WORK REQUIRED: Copy the data from the line containing "right hip: (597, 243, 5)" through the end of the data, substituting "heel" for "ankle" and leaving everything else unchanged.

RECORDED DATA:
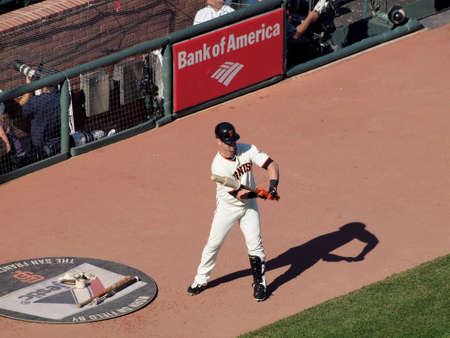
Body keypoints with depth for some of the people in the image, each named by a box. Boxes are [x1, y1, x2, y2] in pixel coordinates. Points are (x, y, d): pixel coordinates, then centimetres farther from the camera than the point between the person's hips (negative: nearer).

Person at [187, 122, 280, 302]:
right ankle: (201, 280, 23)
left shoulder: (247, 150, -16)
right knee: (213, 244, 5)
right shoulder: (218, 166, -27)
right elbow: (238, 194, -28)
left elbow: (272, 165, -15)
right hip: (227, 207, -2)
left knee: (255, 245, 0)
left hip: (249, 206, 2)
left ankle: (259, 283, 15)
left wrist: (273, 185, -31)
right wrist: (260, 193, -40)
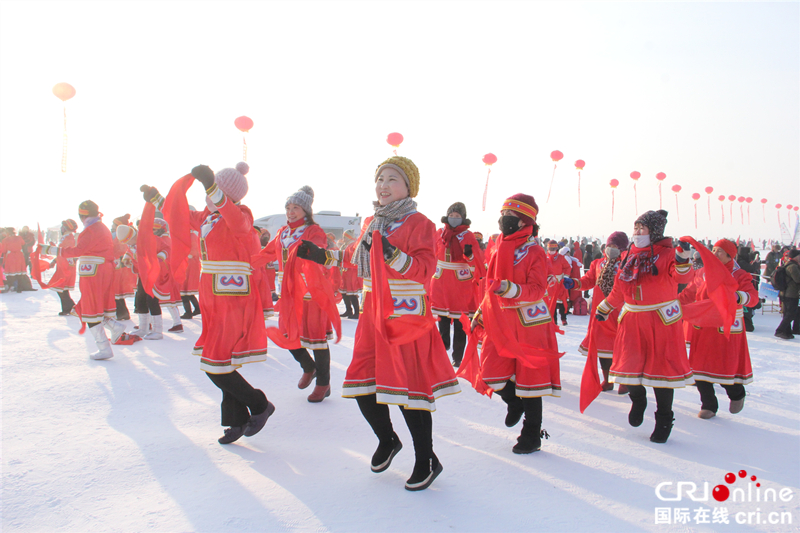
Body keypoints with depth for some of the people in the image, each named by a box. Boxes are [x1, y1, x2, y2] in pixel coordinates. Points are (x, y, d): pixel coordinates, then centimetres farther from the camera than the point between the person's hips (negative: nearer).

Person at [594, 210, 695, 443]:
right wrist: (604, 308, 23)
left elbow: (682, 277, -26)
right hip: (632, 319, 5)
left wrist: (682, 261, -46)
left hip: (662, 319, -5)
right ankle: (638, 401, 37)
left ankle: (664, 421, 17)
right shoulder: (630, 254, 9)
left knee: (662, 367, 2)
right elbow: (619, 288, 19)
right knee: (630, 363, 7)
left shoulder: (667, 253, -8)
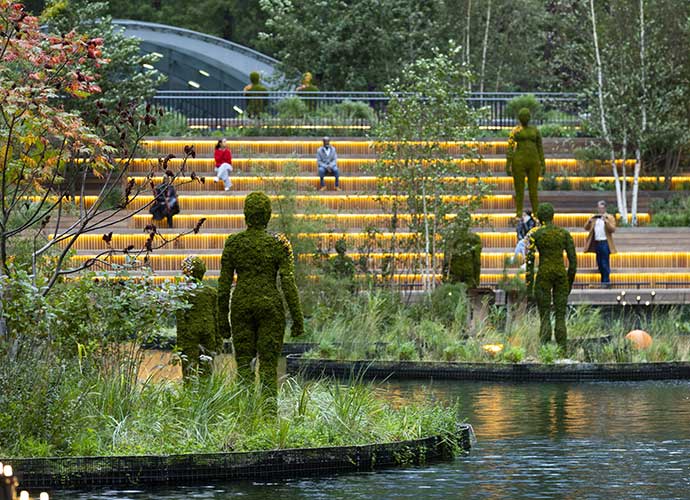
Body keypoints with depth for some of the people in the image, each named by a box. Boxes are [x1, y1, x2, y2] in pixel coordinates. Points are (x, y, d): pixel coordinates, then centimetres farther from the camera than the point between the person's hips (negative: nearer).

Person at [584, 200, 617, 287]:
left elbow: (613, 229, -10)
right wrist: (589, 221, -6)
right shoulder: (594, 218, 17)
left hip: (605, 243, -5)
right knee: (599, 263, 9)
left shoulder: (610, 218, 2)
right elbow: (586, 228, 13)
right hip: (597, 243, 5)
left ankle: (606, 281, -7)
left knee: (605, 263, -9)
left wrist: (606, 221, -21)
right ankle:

SOLVED EXERCISE:
right hip: (597, 243, 5)
left heel: (606, 281, -7)
left knee: (605, 263, -9)
left wrist: (606, 221, -21)
right heel:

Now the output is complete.